You know, the best supercomputer in the world, the frontier computer in Kentucky, only reached the performance of a human brain last June, one year ago. And this was a 680 square meter installation, which did cost 600 million. So, so far away are we from the computational power of a human brain. So there's an enormous prospect by understanding how the brain does the trick.
How we can do with a million times less energy on just 1. 4 kilograms of brain do these marvelous things.
So it is really very, very interesting how different the brain is in its performance. So for example if you want to teach a child, what is the difference between a horse and a donkey you need about 10 pictures, yeah?
And then they get it reasonably well. But you need several hundred pictures to train, um, a computer to distinguish them at the same error rate. And you need only a single picture to explain to a child what a unicorn is. We would need several hundred pictures again to make a computer distinguish this.
Or if you want to add knowledge, let's say, we've learned 10 words in Italian to stay with the, uh, with this from the, from the beginning. You would need to rerun the model. While we learn progressively. We can just add knowledge to what we already know. So we have some, some properties which are really unique and by learning how the brain does the trick, we can build better computers. So this is neuromorphic computing and and this is something where our better improved understanding can help a lot.

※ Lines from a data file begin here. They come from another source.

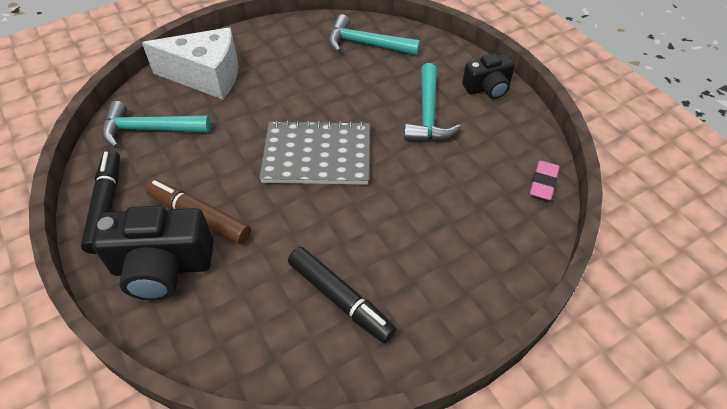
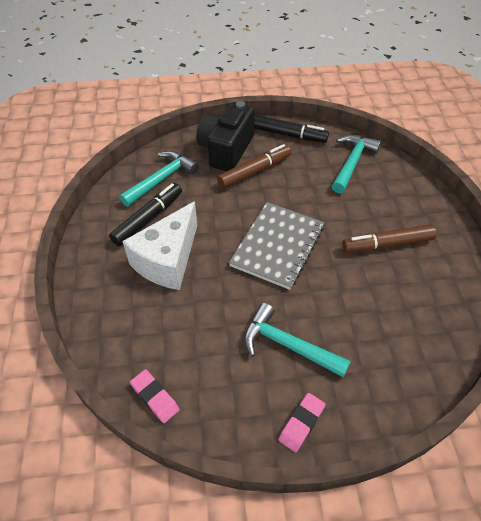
camera: 115 degrees right, 0 degrees up
(207, 76) = (404, 204): white cheese -> white cheese (168, 260)
(271, 78) = (387, 244): none -> brown marker
(340, 299) = (148, 219): black marker -> black marker turned 150 degrees clockwise
(366, 44) = (418, 337): turquoise hammer -> turquoise hammer (161, 179)
(488, 88) = (301, 423): black camera -> pink eraser

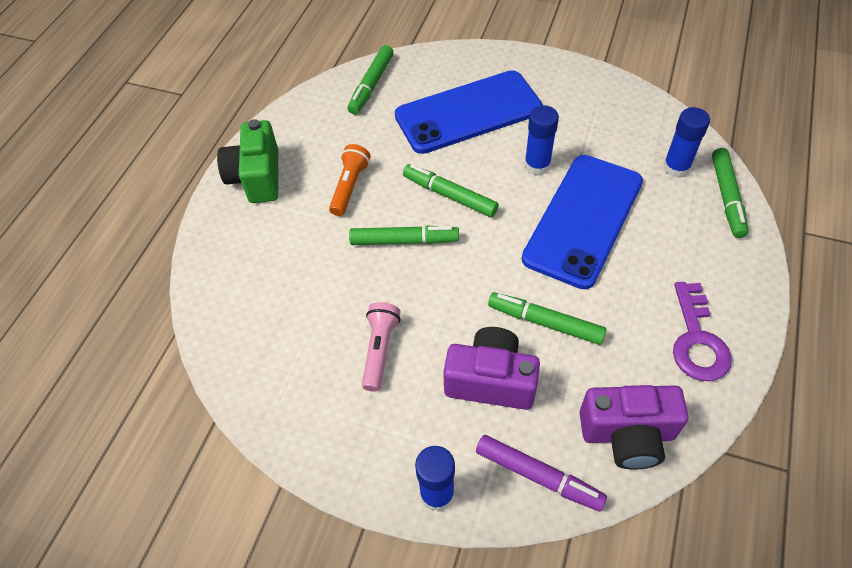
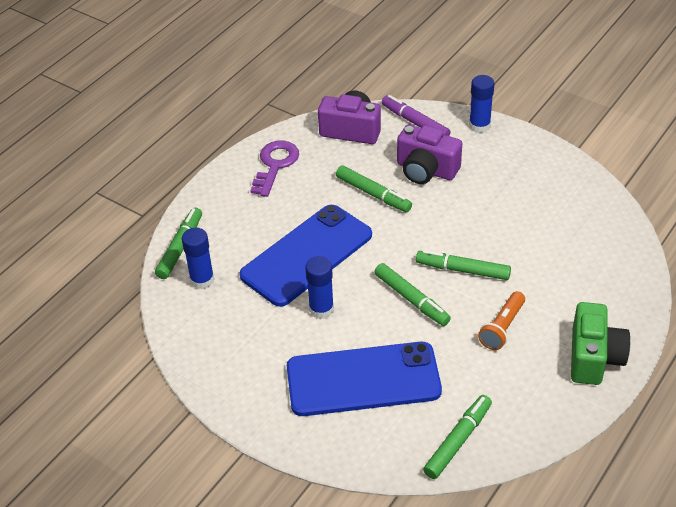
camera: 165 degrees left, 10 degrees down
(380, 350) = (499, 201): pink flashlight -> none

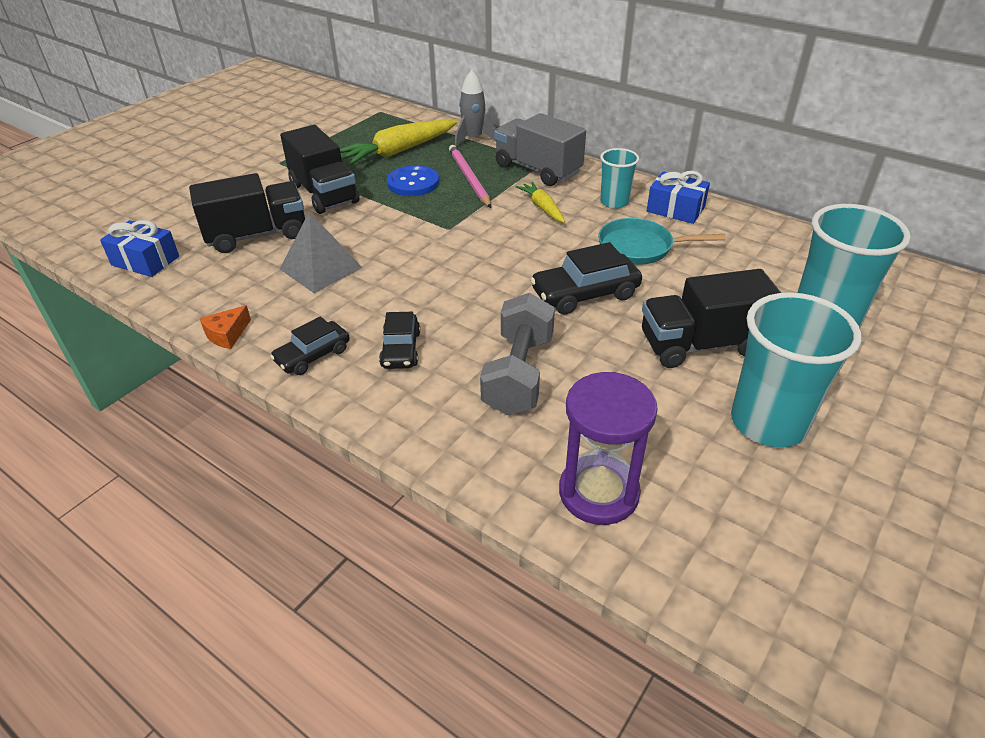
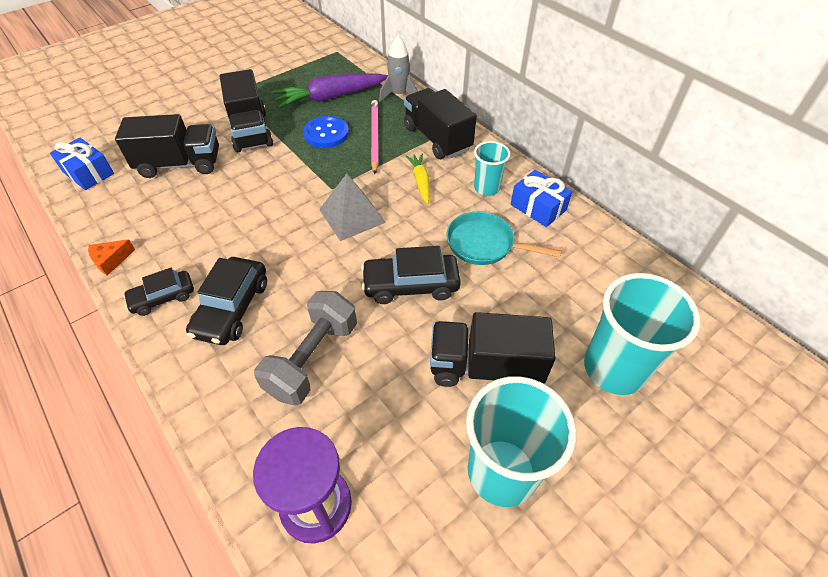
camera: 15 degrees right, 10 degrees up
(321, 268) = (211, 209): grey pyramid -> grey pyramid (352, 216)
(398, 151) = (330, 97): yellow carrot -> purple carrot
(401, 349) = (232, 308): black car -> black car, size x1.54
(537, 170) = (437, 139): grey truck -> black truck

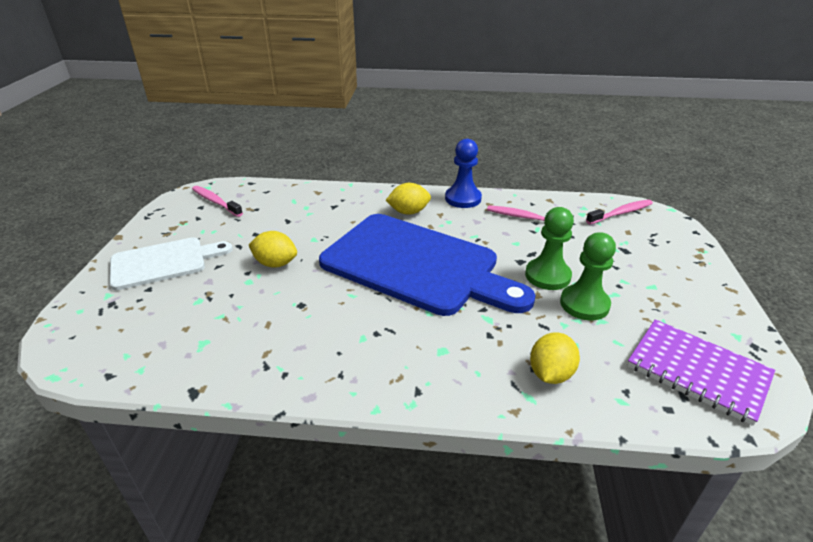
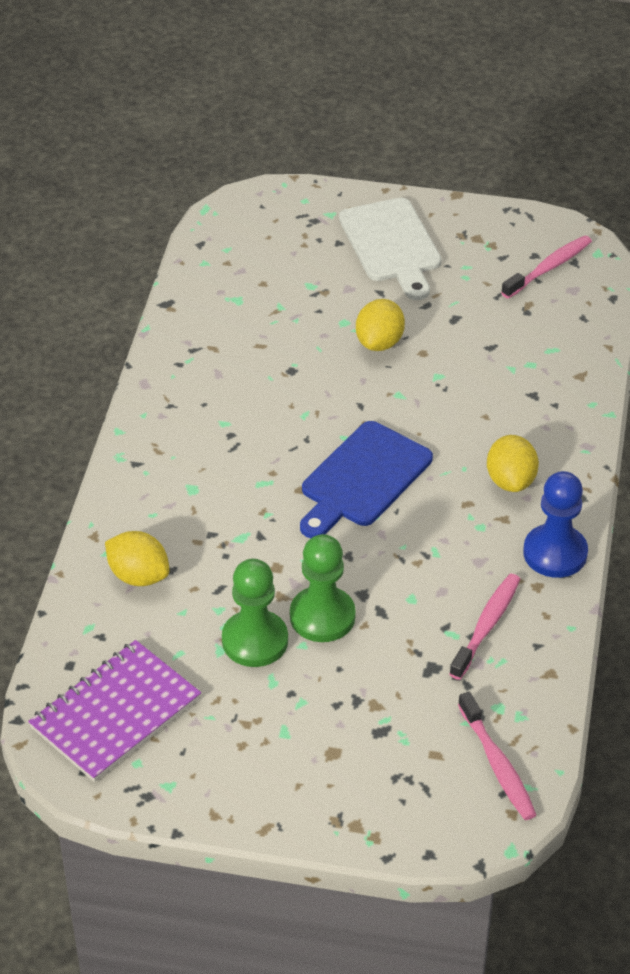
camera: 95 degrees right, 10 degrees up
(416, 265) = (363, 478): blue cutting board -> blue cutting board, size x0.55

[00:53:50] Mizter Rad: That's that's fabulous. One last thing I want to know, and I want to pick your brain on this, Thomas, from your Perspective as a pharmacology, toxicology expert, professor off the Johns Hopkins Bloomberg School of Public Health and experienced, microbiological immunological, medical professor: what or how do you see the world from that lens developing in the next 50 years? From the lens, from the perspective that you are at the moment? In the following 50 years, 100 years, maybe go a bit further. You can get crazy with the answer. No one is gonna judge you.
[00:54:35] Professor Thomas Hartung: I mean, first of all, I'm a notorious optimist because I see how the availability of science and technology is improving our life, our longevity...
the last 40 years that Our original investment the human genome by sequencing human genes has really created enormous progress. A similar investment into the exposure side of human health. The exposome. Instead of the genome create something very similar. Because exposure has at least as much influence on our health as genetics has.
And if you understand both, we can do all those things in preventing diseases, but also in, um, healing and curing diseases. So I'm, I'm very optimistic that, uh, our increased understanding enabled by these type of technologies is really helping us to improve on a large scale,. Human health and hopefully not just for for the highest industrialized countries.
[00:55:41] Mizter Rad: That's beautiful. That's beautiful. Thomas. I have to thank you so much for your time. It was a fantastic conversation. I really had fun. I learned a lot of things. I hope our listeners also got their brains working and moving. And this is absolutely incredible what you're working on. Thank you so much once again for being here.
[00:56:05] Professor Thomas Hartung: My pleasure. Thanks for having me.
[00:56:07] Mizter Rad: Thank you so much. Buona serata.
[00:56:09] Professor Thomas Hartung: Buona serata. Alla prossima!